Description of the task => Once the pictures are set aside, copy the data below exactly as it stands.

::::::

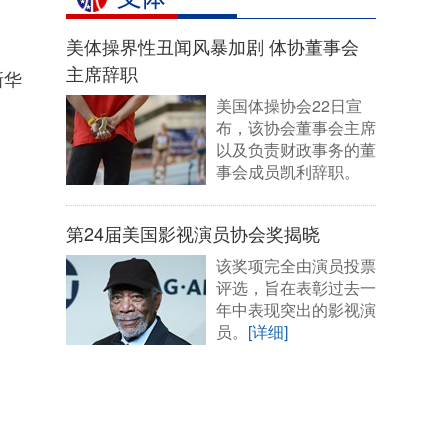
美体操界性丑闻风暴加剧 体协董事会
主席辞职
新华
美国体操协会22日宣
布，该协会董事会主席
以及负责财政事务的董
事会成员凯利辞职。
[详细]
第24届美国影视演员协会奖揭晓
该奖项完全由演员投票
评选，旨在表彰过去一
年中表现突出的影视演
员。
[详细]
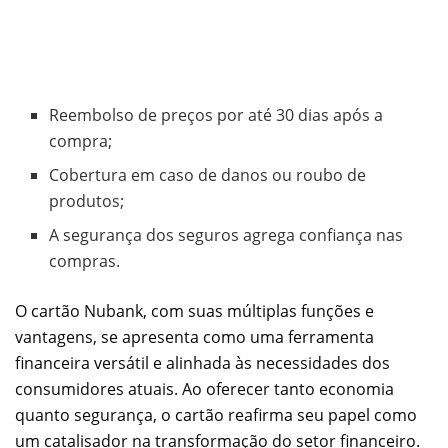
Reembolso de preços por até 30 dias após a
compra;
Cobertura em caso de danos ou roubo de
produtos;
A segurança dos seguros agrega confiança nas
compras.
O cartão Nubank, com suas múltiplas funções e
vantagens, se apresenta como uma ferramenta
financeira versátil e alinhada às necessidades dos
consumidores atuais. Ao oferecer tanto economia
quanto segurança, o cartão reafirma seu papel como
um catalisador na transformação do setor financeiro.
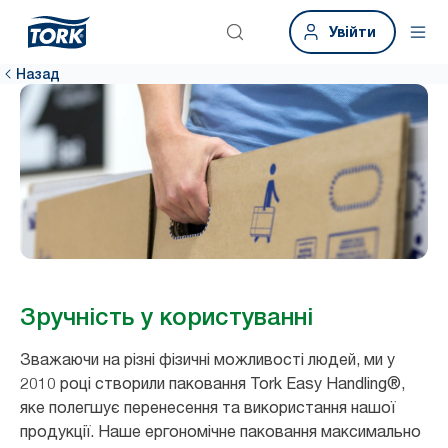
Увійти
Назад
Зручність у користуванні
Зважаючи на різні фізичні можливості людей, ми у
2010 році створили паковання Tork Easy Handling®,
яке полегшує перенесення та використання нашої
продукції. Наше ергономічне паковання максимально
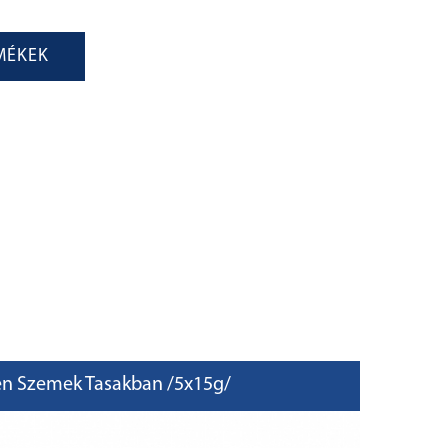
MÉKEK
n Szemek Tasakban /5x15g/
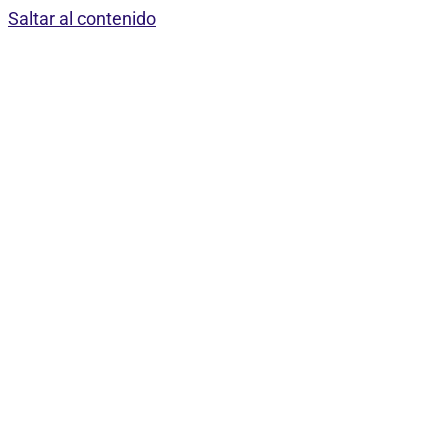
Saltar al contenido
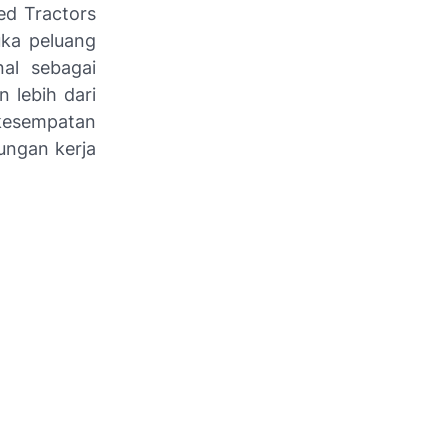
ted Tractors
uka peluang
al sebagai
n lebih dari
 kesempatan
ungan kerja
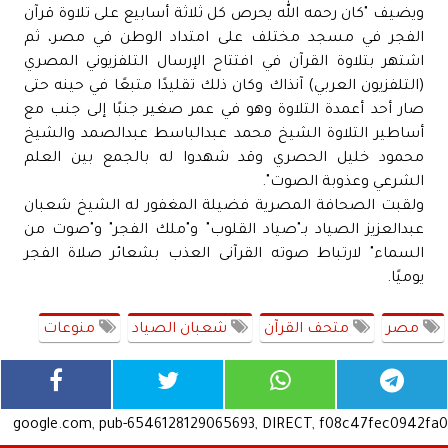
ويضيف "كان رحمه الله يحرص كل ثلاثة أسابيع على تلاوة قرآن
الفجر في مسجد مختلف على امتداد الوطن في مصر، ثم
اشتهر بتلاوة القرآن في افتتاح الإرسال التلفزيوني المصري
(التلفزيون العربي) آنذاك وكان ذلك تقليدًا متبعًا في حينه حتى
صار أحد أعمدة التلاوة وهو في عمر صغير جنبًا إلى جنب مع
أساطير التلاوة الشيخ محمد عبدالباسط عبدالصمد والشيخ
محمود خليل الحصري وقد شهدوا له بالجمع بين العلم
الشرعي وعذوبة الصوت".
ولقبت الصحافة المصرية فضيلة المغفور له الشيخ شعبان
عبدالعزيز الصياد بـ"صياد القلوب" و"ملك الفجر" و"صوت من
السماء" لارتباط صوته القرآنى العذب بشعائر صلاة الفجر
يوميًا.
مصر
متحف القرآن
شعبان الصياد
منوعات
google.com, pub-6546128129065693, DIRECT, f08c47fec0942fa0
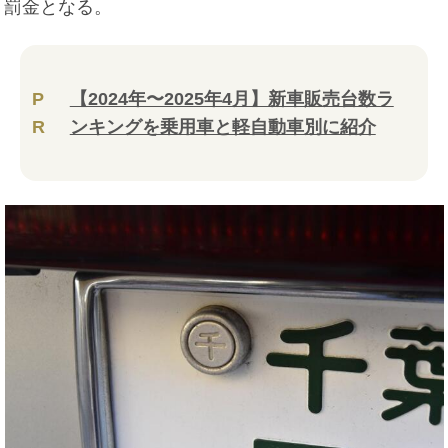
罰金となる。
P
【2024年〜2025年4月】新車販売台数ラ
R
ンキングを乗用車と軽自動車別に紹介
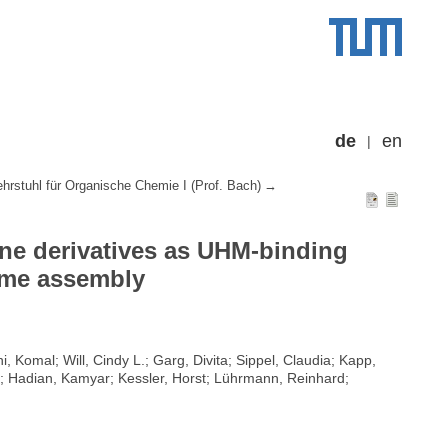
de
en
ehrstuhl für Organische Chemie I (Prof. Bach)
zine derivatives as UHM-binding
some assembly
 Komal; Will, Cindy L.; Garg, Divita; Sippel, Claudia; Kapp,
i; Hadian, Kamyar; Kessler, Horst; Lührmann, Reinhard;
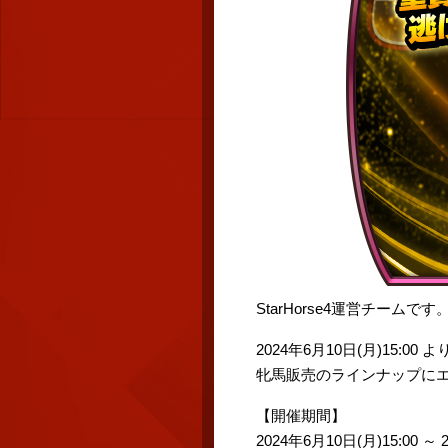
StarHorse4運営チームです
2024年6月10日(月)15:00 よ
牝馬販売のラインナップに
【開催期間】
2024年6月10日(月)15:00 ～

::::::

Problem solution =>
美体操界性丑闻风暴加剧 体协董事会
主席辞职
新华
美国体操协会22日宣
布，该协会董事会主席
以及负责财政事务的董
事会成员凯利辞职。
[详细]
第24届美国影视演员协会奖揭晓
该奖项完全由演员投票
评选，旨在表彰过去一
年中表现突出的影视演
员。
[详细]
Reembolso de preços por até 30 dias após a
compra;
Cobertura em caso de danos ou roubo de
produtos;
A segurança dos seguros agrega confiança nas
compras.
O cartão Nubank, com suas múltiplas funções e
vantagens, se apresenta como uma ferramenta
financeira versátil e alinhada às necessidades dos
consumidores atuais. Ao oferecer tanto economia
quanto segurança, o cartão reafirma seu papel como
um catalisador na transformação do setor financeiro.
Увійти
Назад
Зручність у користуванні
Зважаючи на різні фізичні можливості людей, ми у
2010 році створили паковання Tork Easy Handling®,
яке полегшує перенесення та використання нашої
продукції. Наше ергономічне паковання максимально
MÉKEK
n Szemek Tasakban /5x15g/
Saltar al contenido
ted Tractors
uka peluang
al sebagai
n lebih dari
 kesempatan
ungan kerja
ويضيف "كان رحمه الله يحرص كل ثلاثة أسابيع على تلاوة قرآن
الفجر في مسجد مختلف على امتداد الوطن في مصر، ثم
اشتهر بتلاوة القرآن في افتتاح الإرسال التلفزيوني المصري
(التلفزيون العربي) آنذاك وكان ذلك تقليدًا متبعًا في حينه حتى
صار أحد أعمدة التلاوة وهو في عمر صغير جنبًا إلى جنب مع
أساطير التلاوة الشيخ محمد عبدالباسط عبدالصمد والشيخ
محمود خليل الحصري وقد شهدوا له بالجمع بين العلم
الشرعي وعذوبة الصوت".
ولقبت الصحافة المصرية فضيلة المغفور له الشيخ شعبان
عبدالعزيز الصياد بـ"صياد القلوب" و"ملك الفجر" و"صوت من
السماء" لارتباط صوته القرآنى العذب بشعائر صلاة الفجر
يوميًا.
مصر
متحف القرآن
شعبان الصياد
منوعات
google.com, pub-6546128129065693, DIRECT, f08c47fec0942fa0
罰金となる。
P
【2024年〜2025年4月】新車販売台数ラ
R
ンキングを乗用車と軽自動車別に紹介
de
en
ehrstuhl für Organische Chemie I (Prof. Bach)
zine derivatives as UHM-binding
some assembly
 Komal; Will, Cindy L.; Garg, Divita; Sippel, Claudia; Kapp,
i; Hadian, Kamyar; Kessler, Horst; Lührmann, Reinhard;
StarHorse4運営チームです
2024年6月10日(月)15:00 よ
牝馬販売のラインナップに
【開催期間】
2024年6月10日(月)15:00 ～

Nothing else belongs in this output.